Sarah Taylor will create history later this year if she is selected as the first woman to play for a men's county side and Mark Alleyne, the MCC head coach who has Taylor under his charge at Lord's, believes it is important to take her out of her comfort zone.

Taylor is widely regarded as the best cricketer in the women's game and will play men's league cricket for a Birmingham League side at the start of the season while training at Sussex with a realistic view to being called into the second XI. The MCC had already explored the option of getting Taylor a men's game over the last year.

"I think for her it would be a relevant challenge just to see how she would get on," Alleyne told ESPNcricinfo. "It's something that we talked about over 12 months ago to be honest. We think she's good enough and I'm confident her skills can stand out in the second XI.

"Putting someone in an uncomfortable position and just seeing how they can deal with it could stand her in good stead for some of the tougher moments in women's cricket. If she can deal with it, there should be nothing she can't deal with in the women's game."

The greater power of men's cricket will be an adjustment Taylor would need to make and she will not be too far away from the next sledge. But Alleyne is confident she can live with it. "We know she's got the skills to cope."

Technically, Taylor will face a larger, and half an ounce heavier, ball to which she has had little exposure. But Alleyne does not see that making a insurmountable difference. "Her experience using the larger ball isn't great at the moment," Alleyne said. "But such are her keeping skills, the different ball shouldn't affect her at all. She keeps well to spinners and seamers."

It is with the bat where Alleyne knows Taylor will have to make a significant step up. "The pace is consistently quicker than she's used to. Batting in the top order against pacier bowlers with a bit more bounce can attack areas where she hasn't really been tested before.

"Whether she can put together high quality performances against consistent pace will be one of the questions to answer."

Alleyne oversees the MCC Young Cricketers at Lord's, where Taylor is on the staff, and has been in close contact with the England Women's head coach Mark Lane.

"Sarah has been with MCC for two years and she's right on top of her game at the moment, playing particularly well," Alleyne said. "Everyone's curious to see how she can continue to improve and how she can benchmark herself with the boys."

Alleyne looks for new opportunities for all the MCC staff and said the conversations he has with Taylor are no different to anyone else. "We're always looking for opportunities for them to up their game with lots of different challenges.
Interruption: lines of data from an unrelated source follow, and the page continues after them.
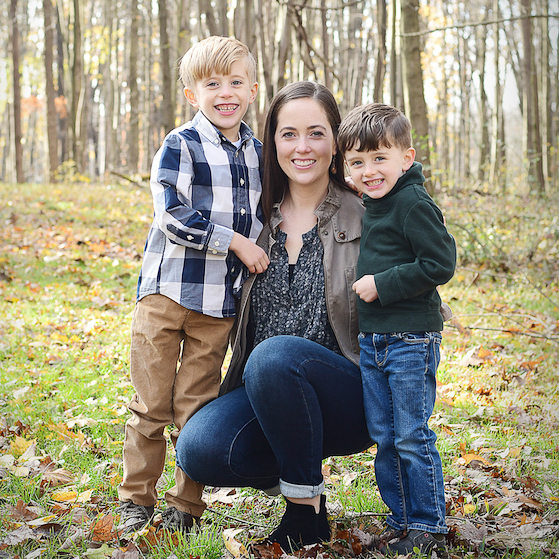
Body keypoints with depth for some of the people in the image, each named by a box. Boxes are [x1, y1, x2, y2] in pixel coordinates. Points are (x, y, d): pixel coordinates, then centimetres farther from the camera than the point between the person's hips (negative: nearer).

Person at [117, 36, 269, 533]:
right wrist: (233, 241, -15)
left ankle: (185, 505, 17)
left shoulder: (257, 152, 12)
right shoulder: (180, 146, -5)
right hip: (167, 291, -3)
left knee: (197, 408, 6)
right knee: (152, 404, 2)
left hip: (220, 303, 4)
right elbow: (173, 218, -15)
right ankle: (136, 498, 17)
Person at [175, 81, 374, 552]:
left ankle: (307, 506, -15)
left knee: (274, 355, -35)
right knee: (198, 449, -25)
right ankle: (286, 474, 7)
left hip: (349, 398, -4)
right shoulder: (261, 220, 8)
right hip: (264, 392, 4)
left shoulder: (363, 219, -4)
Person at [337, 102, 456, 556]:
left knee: (413, 439, -1)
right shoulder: (370, 206, 13)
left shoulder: (414, 204, -14)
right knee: (384, 439, 12)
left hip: (411, 341, -8)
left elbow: (440, 263, -20)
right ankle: (402, 522, 24)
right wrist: (367, 286, 9)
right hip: (372, 340, 9)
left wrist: (382, 285, -18)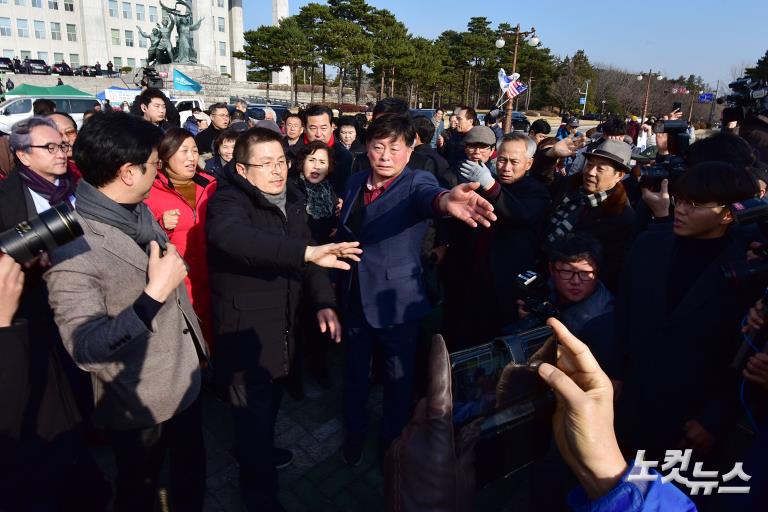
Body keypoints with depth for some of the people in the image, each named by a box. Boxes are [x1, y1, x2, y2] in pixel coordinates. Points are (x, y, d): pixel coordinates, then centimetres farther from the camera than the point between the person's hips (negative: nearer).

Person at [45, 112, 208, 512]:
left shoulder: (140, 211, -2)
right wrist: (154, 295, -35)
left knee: (192, 477, 27)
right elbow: (85, 349, -29)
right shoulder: (72, 247, -27)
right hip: (139, 405, -7)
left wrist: (197, 344, 14)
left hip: (185, 380, 7)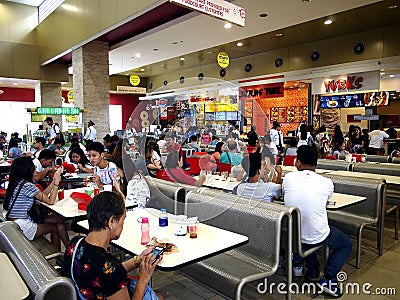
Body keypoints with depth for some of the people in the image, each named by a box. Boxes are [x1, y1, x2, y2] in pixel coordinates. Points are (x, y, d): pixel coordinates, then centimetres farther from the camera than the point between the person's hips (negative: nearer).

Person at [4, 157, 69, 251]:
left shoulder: (15, 183, 7)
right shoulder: (27, 186, -20)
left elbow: (42, 195, 13)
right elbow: (50, 201, -12)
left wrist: (54, 180, 11)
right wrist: (56, 183, -3)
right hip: (22, 227, -8)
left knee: (58, 219, 7)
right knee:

At the time of talking with Sarah, it was just another conversation that we would have with any other players."

Taylor had subsequent talks with Sussex and an opportunity could arise for her to provide wicketkeeping cover this season. She and fellow England international Holly Colvin, who is also on the MCC staff, have been invited to train with Sussex when they return from the Women's World Cup in February.

Sussex are a wicketkeeper lighter in 2013 after Andrew Hodd left for Yorkshire and with England commitments ruling Matt Prior out for large parts of the year and both Sussex academy wicketkeepers unavailable at the start of the season, Taylor could well be needed.